(Photo: Fradelle and Young, Regent Street.)

Such is my recollection of the passage which I heard so many years ago, and which I have doubtless spoiled in attempting to reproduce. But when the great orator, speaking with weighty deliberation, had reached the dénouement of his striking metaphor, so powerfully had he wrought on the feelings of his hearers that an effect followed such as I have never seen on any other occasion. The whole vast audience, as though swayed by one common impulse, sprang to its feet—not gradually and at the initiative of one or two claqueurs and partisans, but with an absolutely electric sympathy, and they remained on their feet cheering the speaker for five minutes. It was by far the most decisive triumph of the magic and mastery of eloquence that I have ever witnessed in my life.

Another remarkable incident occurred at the same meeting. Mr. Ayrton, in moving a vote of thanks to the chairman, had alluded to a huge procession—part of a demonstration of the working-classes in favour of the Reform Bill—which had taken place in London a few days previously. Lady Burdett-Coutts had witnessed the procession from a balcony in the window of her house as it passed down the length of Piccadilly and Oxford Street. She had been recognised, and, knowing her generous beneficence, the working-men had cheered her. Mr. Ayrton alluded to this, and had the very dubious taste to express a strong regret that the Queen, who was at Buckingham Palace, had not done the same. The allusion was singularly misplaced, and Mr. Ayrton, as one who had been a member of the Government, ought to have known that under no circumstances could her Majesty thus recognise a demonstration in favour of a Bill which excited great differences of opinion, and was still under discussion by the House of Commons.

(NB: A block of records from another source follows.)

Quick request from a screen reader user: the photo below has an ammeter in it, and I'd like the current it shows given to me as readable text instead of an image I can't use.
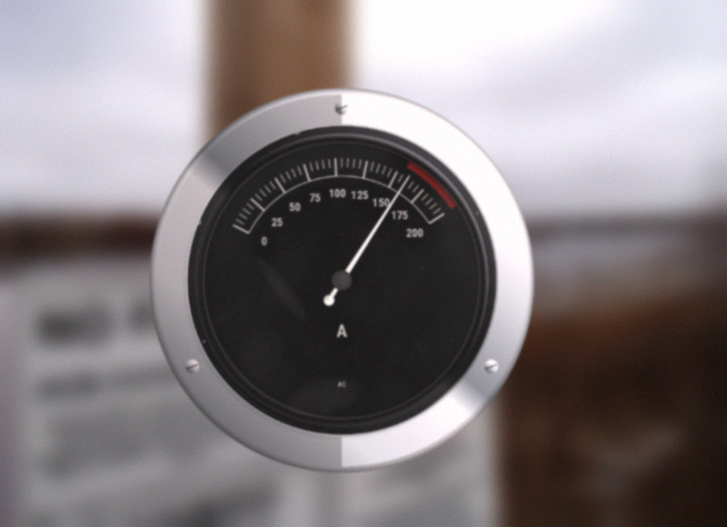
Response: 160 A
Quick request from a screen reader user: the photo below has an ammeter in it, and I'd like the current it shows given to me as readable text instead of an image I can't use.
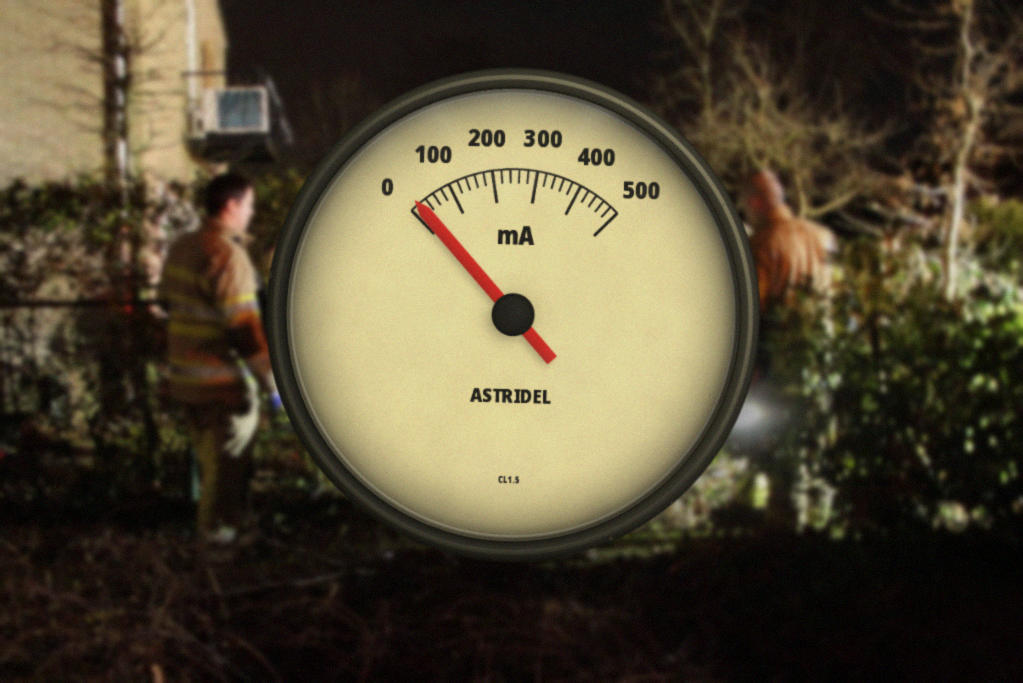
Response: 20 mA
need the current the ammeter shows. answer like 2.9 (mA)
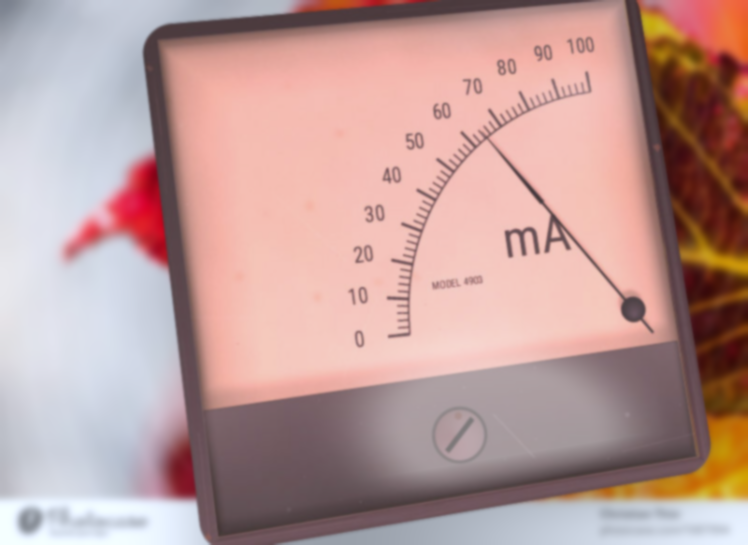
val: 64 (mA)
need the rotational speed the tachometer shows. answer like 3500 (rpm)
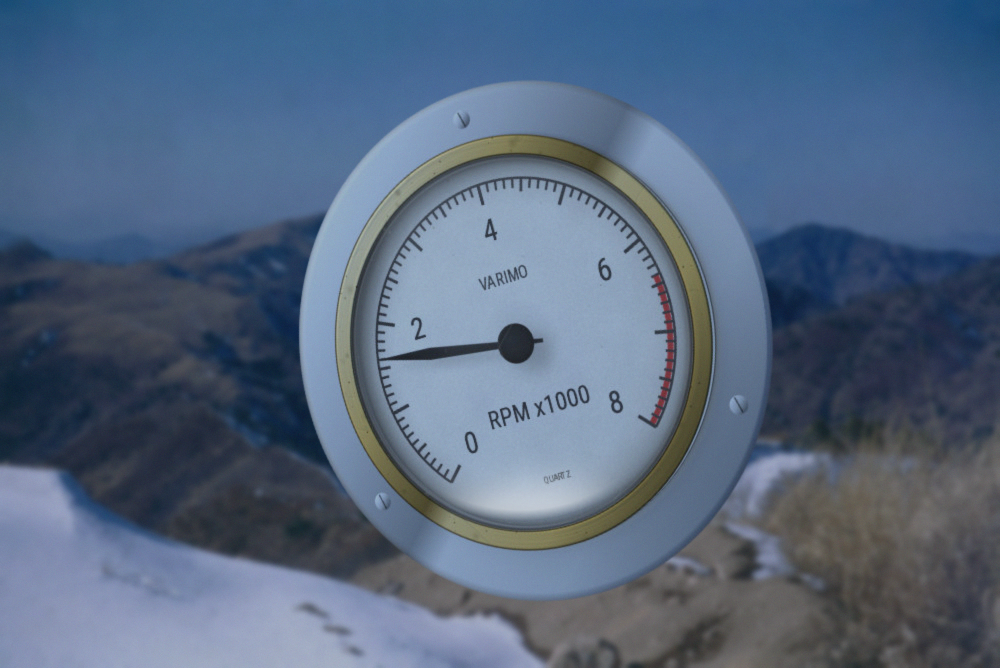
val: 1600 (rpm)
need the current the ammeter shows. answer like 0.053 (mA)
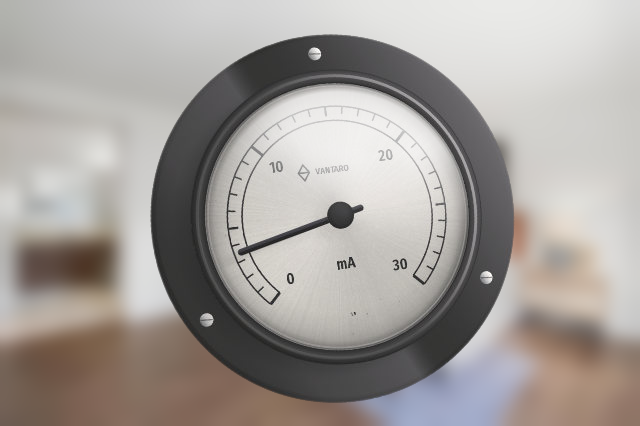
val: 3.5 (mA)
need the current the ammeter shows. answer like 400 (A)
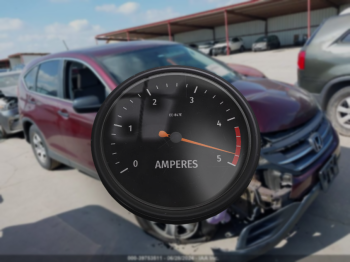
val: 4.8 (A)
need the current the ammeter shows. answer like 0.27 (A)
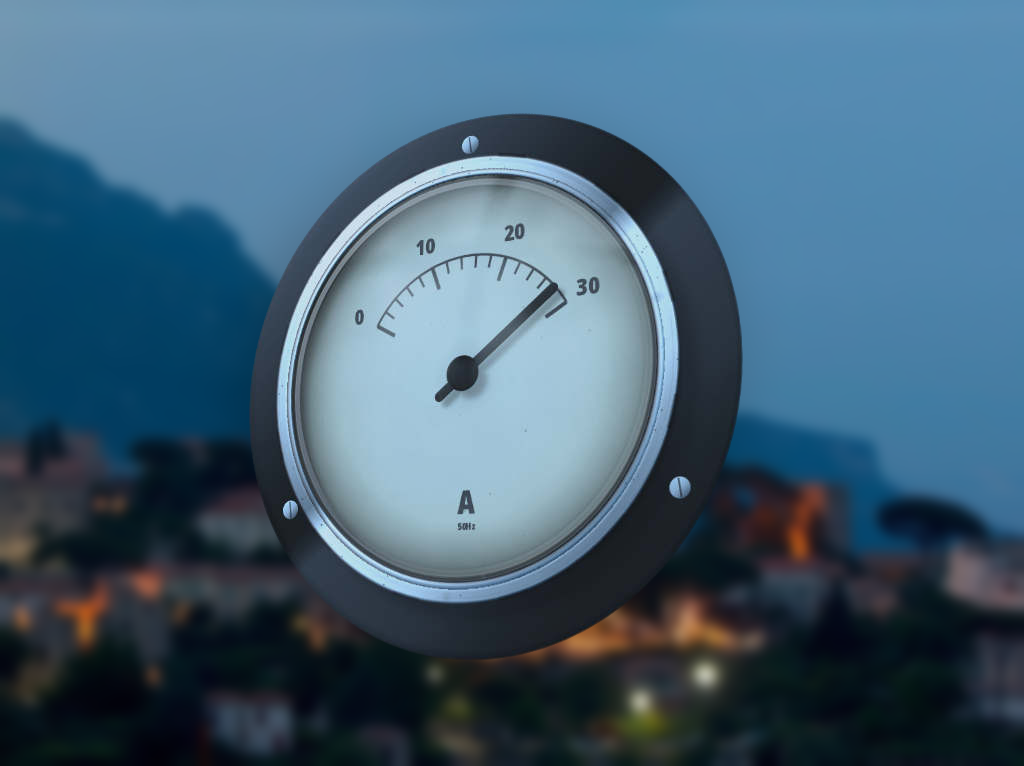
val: 28 (A)
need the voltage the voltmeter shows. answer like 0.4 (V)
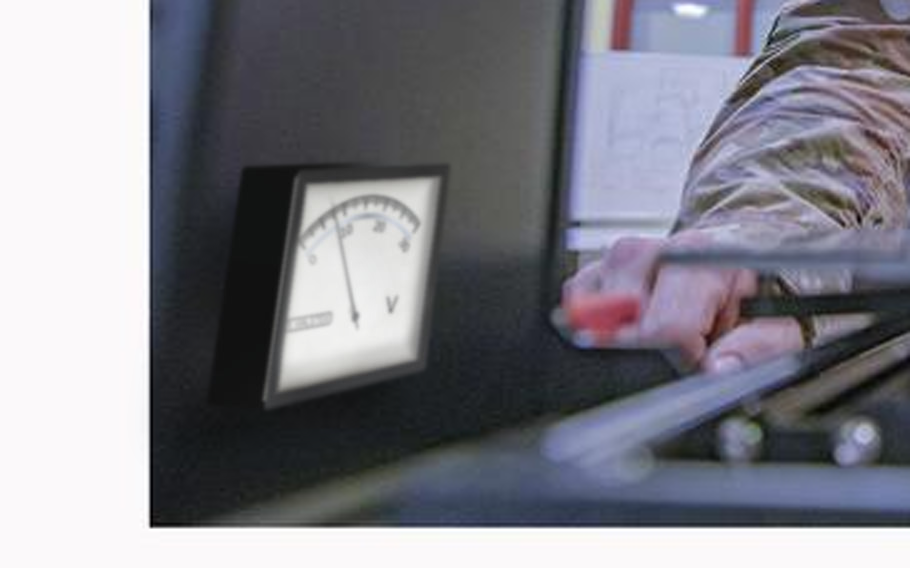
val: 7.5 (V)
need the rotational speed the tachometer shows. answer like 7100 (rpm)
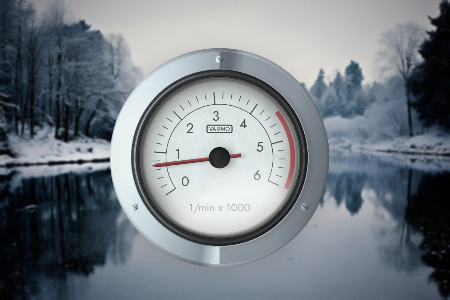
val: 700 (rpm)
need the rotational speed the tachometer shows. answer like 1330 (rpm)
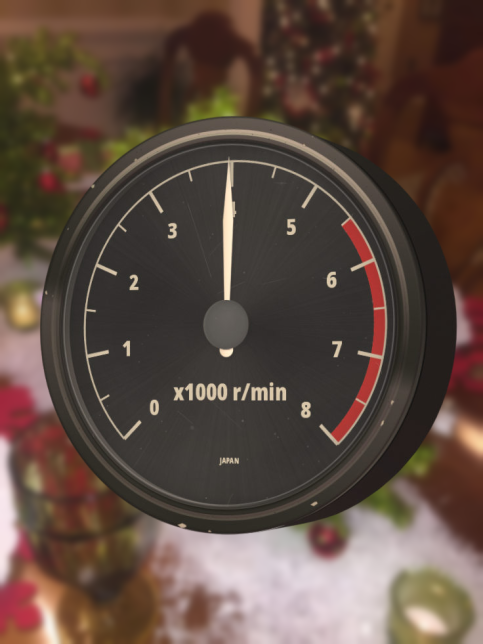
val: 4000 (rpm)
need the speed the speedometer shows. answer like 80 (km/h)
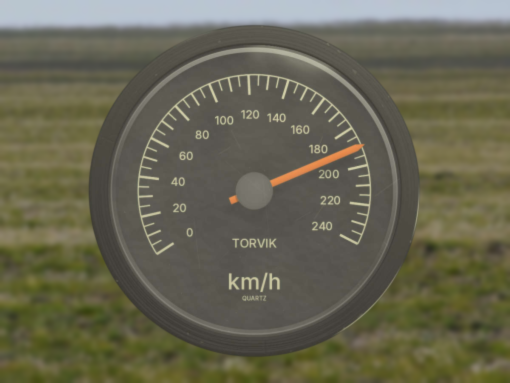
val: 190 (km/h)
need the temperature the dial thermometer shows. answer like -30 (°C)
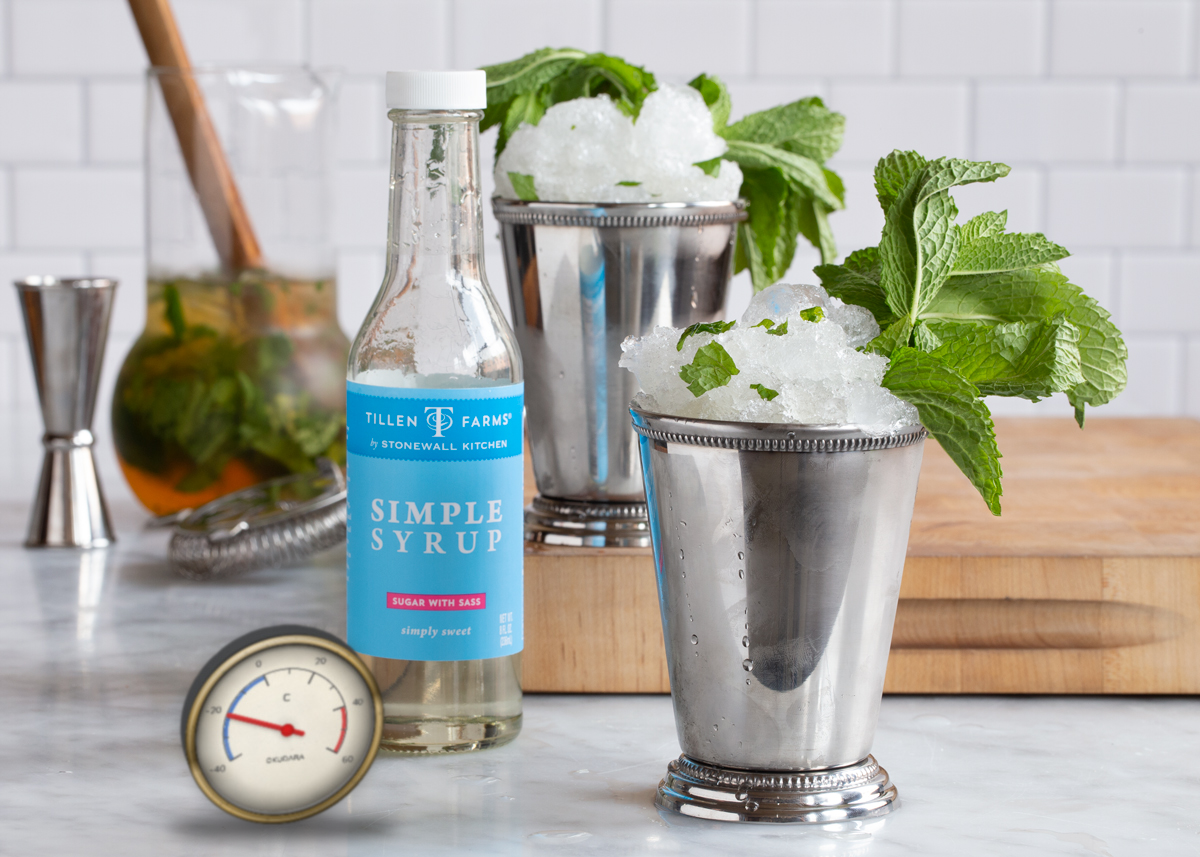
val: -20 (°C)
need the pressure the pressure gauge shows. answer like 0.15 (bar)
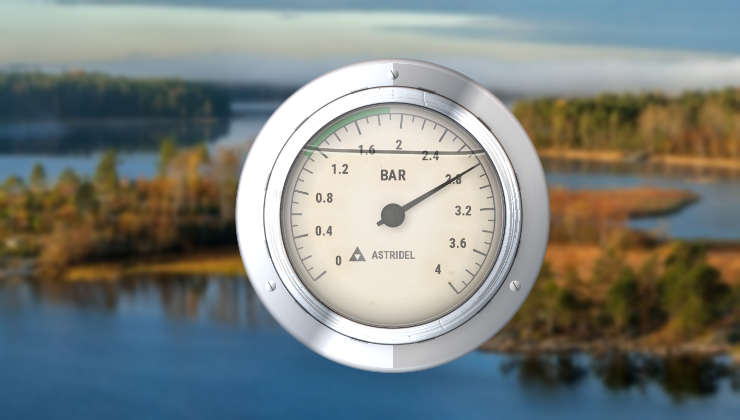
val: 2.8 (bar)
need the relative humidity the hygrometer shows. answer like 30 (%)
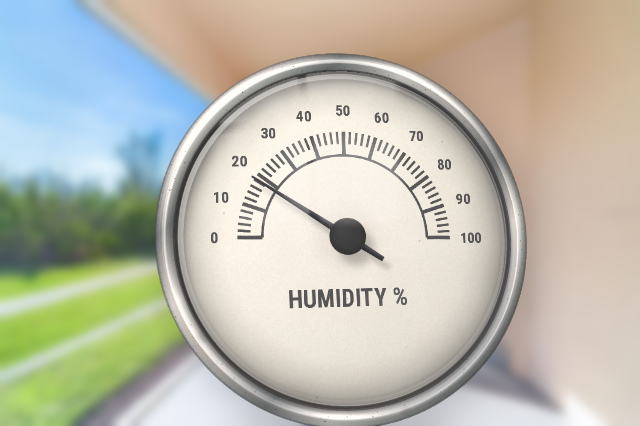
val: 18 (%)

The speech was still more mal à propos because it seemed, whether intentionally or not, to attribute to her Majesty a lack of that sympathy with the aspirations of the people which, on the contrary, the Queen has invariably shown, so that her kindness of heart has won a more unbounded affection than has ever been lavished on any previous Sovereign. Mr. Bright felt how unfortunate was this gaucherie, into which the speaker had perhaps unintentionally been led. He saw also how injurious it might be to the effect which the meeting would otherwise produce. When he rose to acknowledge the vote of thanks to himself, he not only defended her Majesty from the blame which Mr. Ayrton had implied, but, alluding with touching simplicity to the long and uninterrupted devotion which the Royal Lady had shown for so many years of widowhood to the memory of her great and princely consort, he showed the unfairness of the insinuation which might seem to have been implied.

The great voices of Mr. Gladstone and Mr. Bright are silent. They have passed from the heated arena of politics, "to where beyond these voices there is peace"; and they have not left their equals behind them. We seem to be passing through one of those interspaces in national life which are not illuminated by minds so bright with genius as those which have ceased to shine. The soil of the next generation may perhaps produce a harvest as rich, or richer. Meanwhile we may at least rejoice that

"Great men have been among us; hands that penned
And tongues that uttered wisdom:—better none."